[RFC] optimizing bzr-grep

Tue Mar 16 23:59:15 GMT 2010

On 17 March 2010 01:27, Parth Malwankar <parth.malwankar at gmail.com> wrote:
> Hello,
>
> I am working on optimizing bzr-grep searching specific revs[1].
> I managed to get the time down from ~33s to ~23s for specific
> rev search (e.g. -r last:1, not revision range). To get this down
> further my experiments show that majority of the time is now
> spent in:
>    file_text = tree.get_file_text(id)
>
> So, if grep takes ~23s, merely commenting out the above line
> brings the time down to ~1.5s.
>
> [emacs-bzr]% time bzr grep -r last:10 ffo > /dev/null
> bzr grep -r last:10 ffo > /dev/null  19.19s user 3.77s system 99% cpu
> 23.054 total
> [emacs-bzr]% time bzr grep -r last:10 ffo > /dev/null
> bzr grep -r last:10 ffo > /dev/null  1.07s user 0.20s system 89% cpu 1.421 total
>
> Is there anything I can do to speedup getting the full text of
> a revision?

Well, if by commenting this line out you're grepping a 0-byte string
it wouldn't be surprising if it's fast :-)

You should make sure you're holding a read lock on the whole
repository for the whole time, so that things can be cached. -Drelock
may help.

Using log+file://.... for the repository may indicate inefficient IO.

Using iter_file_bytes may be faster, or even better iter_files_bytes
will let the repository choose a more efficient order.  This will also
let you check for binaries inline with grepping.

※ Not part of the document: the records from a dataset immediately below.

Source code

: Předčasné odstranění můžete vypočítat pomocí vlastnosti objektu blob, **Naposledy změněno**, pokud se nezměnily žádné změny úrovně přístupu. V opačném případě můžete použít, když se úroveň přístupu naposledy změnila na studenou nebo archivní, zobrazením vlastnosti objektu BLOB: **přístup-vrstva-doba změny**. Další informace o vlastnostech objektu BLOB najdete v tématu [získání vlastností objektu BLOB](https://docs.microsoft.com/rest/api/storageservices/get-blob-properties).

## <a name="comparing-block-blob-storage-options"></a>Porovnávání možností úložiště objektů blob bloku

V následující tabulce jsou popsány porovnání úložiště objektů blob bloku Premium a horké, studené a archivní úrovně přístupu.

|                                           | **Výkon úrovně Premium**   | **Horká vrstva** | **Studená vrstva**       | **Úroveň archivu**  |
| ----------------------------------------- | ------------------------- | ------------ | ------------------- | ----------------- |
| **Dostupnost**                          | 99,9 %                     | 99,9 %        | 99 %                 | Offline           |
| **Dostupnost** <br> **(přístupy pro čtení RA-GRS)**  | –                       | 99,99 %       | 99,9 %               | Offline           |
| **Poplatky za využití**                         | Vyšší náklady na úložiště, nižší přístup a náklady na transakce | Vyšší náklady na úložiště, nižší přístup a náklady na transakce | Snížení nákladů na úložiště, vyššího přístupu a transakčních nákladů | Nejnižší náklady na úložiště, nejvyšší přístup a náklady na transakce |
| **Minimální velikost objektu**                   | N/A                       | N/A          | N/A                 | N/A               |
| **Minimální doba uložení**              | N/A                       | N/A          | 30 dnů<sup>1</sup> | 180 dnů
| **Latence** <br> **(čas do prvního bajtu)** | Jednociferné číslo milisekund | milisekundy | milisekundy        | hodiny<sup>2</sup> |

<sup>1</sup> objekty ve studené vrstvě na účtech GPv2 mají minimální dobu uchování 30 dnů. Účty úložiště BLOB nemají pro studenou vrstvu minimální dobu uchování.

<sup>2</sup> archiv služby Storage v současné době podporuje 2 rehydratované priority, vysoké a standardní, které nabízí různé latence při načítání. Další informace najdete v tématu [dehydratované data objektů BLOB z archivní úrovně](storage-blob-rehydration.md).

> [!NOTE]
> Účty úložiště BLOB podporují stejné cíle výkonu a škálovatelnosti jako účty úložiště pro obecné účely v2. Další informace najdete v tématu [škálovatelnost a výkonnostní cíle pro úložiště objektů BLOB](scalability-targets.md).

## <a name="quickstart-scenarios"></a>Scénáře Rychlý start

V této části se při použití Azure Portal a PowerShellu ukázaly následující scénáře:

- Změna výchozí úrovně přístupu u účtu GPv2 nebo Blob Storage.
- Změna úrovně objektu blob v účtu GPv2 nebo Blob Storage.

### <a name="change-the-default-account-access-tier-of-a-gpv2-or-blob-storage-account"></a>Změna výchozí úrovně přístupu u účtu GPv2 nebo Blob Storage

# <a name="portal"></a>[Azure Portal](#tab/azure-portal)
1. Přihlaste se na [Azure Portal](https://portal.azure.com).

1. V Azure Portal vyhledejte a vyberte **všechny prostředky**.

It may be faster to grep the whole thing as a string before splitting
it into lines.

Use --lsprof.

Compare the time to grep a revision to the time to export it.

hth

>
> Another optimization comes to mind. bzr-grep checks the
> first 1024 bytes of the file text before rejecting it as binary
> or accepting it as text as continuing further. However, in order
> to do the above check I still read the whole file using get_file_text.
> I see this as an issue especially for large binary files.
>
> Is there a API that would allow me to get just 1KByte chunk,
> e.g. chunk = tree.get_file_text(id, size=1024)?
> This way, if the tree has many binary files they won't be read
> fully into the memory before getting rejecting, saving space
> and time.
>
> I would appreciate any suggestion or comments.
>
> Regards,
> Parth
>
> [1] https://bugs.launchpad.net/bzr-grep/+bug/539429
>
>

-- 
Martin <http://launchpad.net/~mbp/>